» EXCERPTED TEXT
□ □ □ □

Present: Dickson C.J. and Wilson, La Forest, L'Heureux-Dubé, Sopinka, Gonthier and Cory JJ.

ON APPEAL FROM THE COURT OF APPEAL FOR THE NORTHWEST TERRITORIES

Constitutional law -- Charter of Rights -- Freedom of association -- Collective bargaining -- Territorial legislation requiring employee association to be incorporated by statute in order to bargain collectively -- Whether territorial legislation infringes freedom of association guaranteed by s. 2(d) of the Canadian Charter of Rights and Freedoms -- If so, whether limitation on freedom of association justifiable under s. 1 of Charter -- Public Service Act, R.S.N.W.T. 1974, c. P-13, s. 42(1)(b).

The appellant Institute was the bargaining agent for a number of nurses employed by the federal government in the Northwest Territories until the nurses became employees of the territorial government. As a result of their change of employment the nurses ceased to belong to the bargaining unit on behalf of which the Institute had been certified to bargain collectively and became eligible for membership in the respondent Association, which had been incorporated to bargain collectively on behalf of all non-excluded territorial employees. The Institute sought incorporation as required by s. 42(1)(b) of the Public Service Act for the purposes of representing its former members. Under that section an employees' association must be incorporated by an Act if it is to bargain collectively on behalf of its members. The territorial government declined to enact the required legislation. The Institute applied to the territorial Supreme Court for a declaration that s. 42(1) of the Act was inconsistent with freedom of association guaranteed in s. 2(d) of the Canadian Charter of Rights and Freedoms. The trial judge found that s. 42(1) violated s. 2(d) of the Charter and was not a reasonable limit within the meaning of s. 1. The Court of Appeal allowed the respondent Commissioner's appeal.

□ □ □ □

» JOB 1
According to the court case summary, what must an employees' association have under s. 42(1)(b) of the Public Service Act in order to bargain collectively for its members?
» JOB 2
Carry on the court case summary from its final sentence.

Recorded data
□ □ □ □

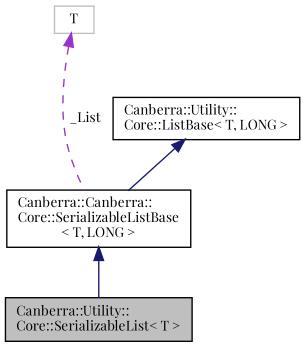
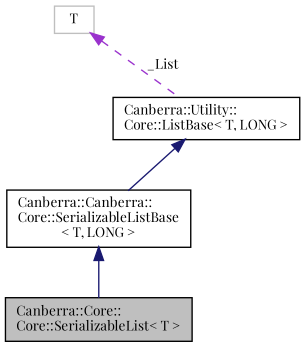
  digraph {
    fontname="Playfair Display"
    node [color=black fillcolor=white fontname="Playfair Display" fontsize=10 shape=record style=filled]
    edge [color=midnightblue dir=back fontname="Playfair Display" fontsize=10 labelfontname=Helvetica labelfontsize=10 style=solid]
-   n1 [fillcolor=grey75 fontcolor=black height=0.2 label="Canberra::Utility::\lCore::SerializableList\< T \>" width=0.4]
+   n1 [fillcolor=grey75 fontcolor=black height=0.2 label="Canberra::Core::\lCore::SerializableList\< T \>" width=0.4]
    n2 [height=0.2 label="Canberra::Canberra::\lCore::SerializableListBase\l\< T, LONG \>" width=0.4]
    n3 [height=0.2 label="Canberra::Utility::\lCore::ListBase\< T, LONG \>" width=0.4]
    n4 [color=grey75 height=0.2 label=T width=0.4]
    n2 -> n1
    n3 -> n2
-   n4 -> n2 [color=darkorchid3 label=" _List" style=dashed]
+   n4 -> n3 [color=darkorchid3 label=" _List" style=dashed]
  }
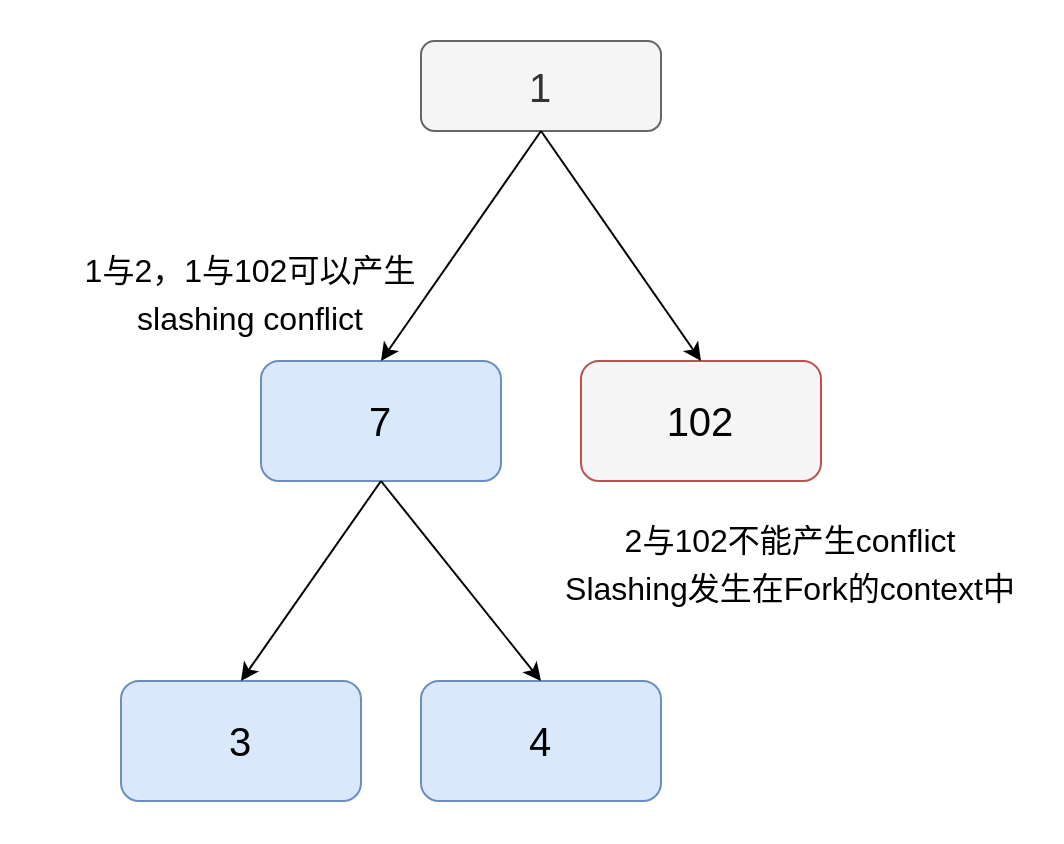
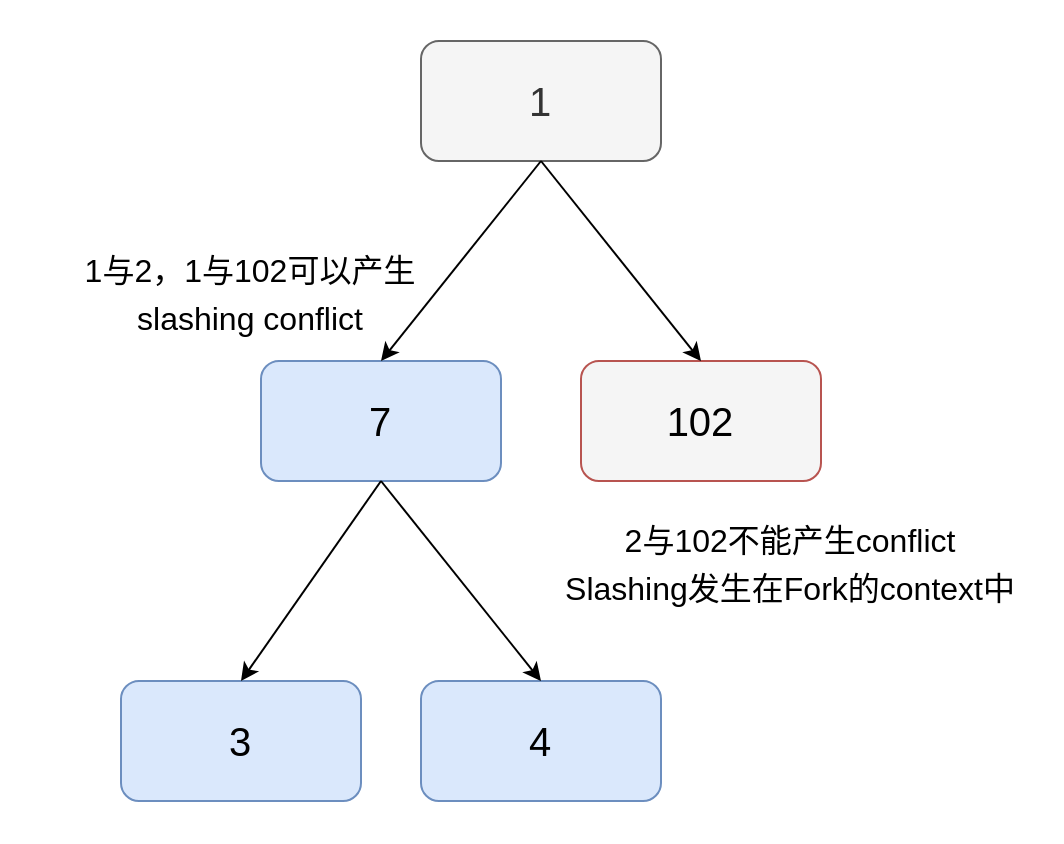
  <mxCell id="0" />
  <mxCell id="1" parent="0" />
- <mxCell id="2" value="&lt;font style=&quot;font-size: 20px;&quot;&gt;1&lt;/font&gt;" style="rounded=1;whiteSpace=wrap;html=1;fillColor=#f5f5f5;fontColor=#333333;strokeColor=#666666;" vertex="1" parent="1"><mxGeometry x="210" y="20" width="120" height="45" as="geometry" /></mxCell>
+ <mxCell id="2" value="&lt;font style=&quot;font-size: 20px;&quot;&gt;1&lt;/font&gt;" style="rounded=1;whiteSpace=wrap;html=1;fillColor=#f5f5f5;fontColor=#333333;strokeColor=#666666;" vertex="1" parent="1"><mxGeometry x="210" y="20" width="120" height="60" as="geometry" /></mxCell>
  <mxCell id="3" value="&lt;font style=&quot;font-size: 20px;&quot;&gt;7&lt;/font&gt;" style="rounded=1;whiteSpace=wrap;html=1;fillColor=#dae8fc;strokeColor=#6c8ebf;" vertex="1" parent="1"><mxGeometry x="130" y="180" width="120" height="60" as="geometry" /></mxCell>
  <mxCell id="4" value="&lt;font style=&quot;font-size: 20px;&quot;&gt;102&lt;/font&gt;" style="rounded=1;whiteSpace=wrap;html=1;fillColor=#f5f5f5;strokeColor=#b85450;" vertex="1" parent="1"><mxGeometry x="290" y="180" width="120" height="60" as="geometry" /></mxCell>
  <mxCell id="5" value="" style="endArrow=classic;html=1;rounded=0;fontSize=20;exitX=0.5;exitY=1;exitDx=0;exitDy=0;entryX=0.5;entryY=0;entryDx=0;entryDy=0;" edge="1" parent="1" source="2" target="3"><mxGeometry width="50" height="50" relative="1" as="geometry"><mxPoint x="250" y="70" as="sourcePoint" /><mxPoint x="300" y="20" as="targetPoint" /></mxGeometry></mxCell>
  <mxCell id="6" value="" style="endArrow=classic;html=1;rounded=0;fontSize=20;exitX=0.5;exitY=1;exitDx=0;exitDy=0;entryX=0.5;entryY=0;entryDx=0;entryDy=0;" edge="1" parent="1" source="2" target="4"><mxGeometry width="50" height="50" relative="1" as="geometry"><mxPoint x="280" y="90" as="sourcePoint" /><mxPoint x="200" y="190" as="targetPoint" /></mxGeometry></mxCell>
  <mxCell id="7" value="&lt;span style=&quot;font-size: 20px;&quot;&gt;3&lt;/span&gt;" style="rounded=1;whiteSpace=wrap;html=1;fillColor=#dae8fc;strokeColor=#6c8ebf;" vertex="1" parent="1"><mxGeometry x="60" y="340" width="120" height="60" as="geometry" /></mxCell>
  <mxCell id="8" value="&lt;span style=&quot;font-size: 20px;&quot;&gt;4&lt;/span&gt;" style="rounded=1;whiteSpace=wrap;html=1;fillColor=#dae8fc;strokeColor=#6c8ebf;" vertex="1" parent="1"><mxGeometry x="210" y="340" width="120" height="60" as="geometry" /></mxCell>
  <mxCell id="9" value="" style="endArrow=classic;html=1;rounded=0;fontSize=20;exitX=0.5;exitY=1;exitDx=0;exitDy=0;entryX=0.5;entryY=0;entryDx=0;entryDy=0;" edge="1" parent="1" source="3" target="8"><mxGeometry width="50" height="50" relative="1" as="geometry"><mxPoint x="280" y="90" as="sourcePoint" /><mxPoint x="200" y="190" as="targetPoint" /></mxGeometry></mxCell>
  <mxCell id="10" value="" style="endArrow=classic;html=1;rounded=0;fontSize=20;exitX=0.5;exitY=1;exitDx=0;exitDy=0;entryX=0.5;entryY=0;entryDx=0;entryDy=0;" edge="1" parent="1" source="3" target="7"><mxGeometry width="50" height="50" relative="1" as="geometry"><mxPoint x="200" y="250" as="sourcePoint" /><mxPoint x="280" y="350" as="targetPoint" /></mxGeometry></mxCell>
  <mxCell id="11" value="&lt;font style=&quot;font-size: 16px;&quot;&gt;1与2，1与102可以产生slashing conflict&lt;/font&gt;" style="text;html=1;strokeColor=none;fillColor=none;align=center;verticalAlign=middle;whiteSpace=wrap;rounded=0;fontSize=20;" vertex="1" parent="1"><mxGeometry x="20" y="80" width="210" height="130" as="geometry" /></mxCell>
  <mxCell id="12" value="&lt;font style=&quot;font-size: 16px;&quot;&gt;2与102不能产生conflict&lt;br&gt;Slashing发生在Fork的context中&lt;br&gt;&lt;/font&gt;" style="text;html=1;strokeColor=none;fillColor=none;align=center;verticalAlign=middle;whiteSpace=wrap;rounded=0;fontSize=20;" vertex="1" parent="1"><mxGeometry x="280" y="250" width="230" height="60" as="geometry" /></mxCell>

□ □ □ □

» EXPECTED ANSWER 1
It must be incorporated by an Act.

» EXPECTED ANSWER 2
Held (Wilson, Gonthier and Cory JJ. dissenting): The appeal should be dismissed. Section 42(1)(b) of the Public Service Act does not infringe s. 2(d) of the Charter.

Per Sopinka J.: The absence in s. 42(1)(b) of a set of objective conditions for the certification of a union is not a violation of freedom of association. While the statutory monopoly created by the section prevents a rival union from bargaining for its members, such legislative frustration of an association's objects is not a violation of s. 2(d) if the restriction is not aimed at and does not affect the establishment or existence of the association --unless the association's activity is another Charter-protected right or an activity that may lawfully be performed by an individual. The statutory monopoly has no effect on the existence of the Institute or the ability of any individual to be a member of it, and the activity of collective bargaining for working conditions is not constitutionally protected. Since the activity of bargaining is not itself constitutionally protected, neither is a legislative choice of the bargainer. Given that a government has no common law obligation to bargain at all and can suspend a statutory obligation to bargain altogether, there can be no constitutional impediment to its choosing to bargain with a particular employees' representative.

Further, the requirement in s. 42(1)(b) that a union be incorporated for it to bargain collectively does not constitute a violation of s. 2(d) of the Charter. The section does not prohibit the establishment of or membership in other unions, or prevent any such union from seeking incorporation under the Act. Nor does it require that an employees' association incorporated under the Act be constituted in a particular way or that it submit the scope of its objects, terms of membership or rules of internal governance to legislative control. The requirement of incorporation in s. 42(1)(b) is the means by which the territorial government has chosen to recognize the union or unions with which it will bargain collectively. A grant of collective bargaining rights must account for the associational rights of affected individuals, but this means nothing more than permitting rival associations to exist and vie for recognition.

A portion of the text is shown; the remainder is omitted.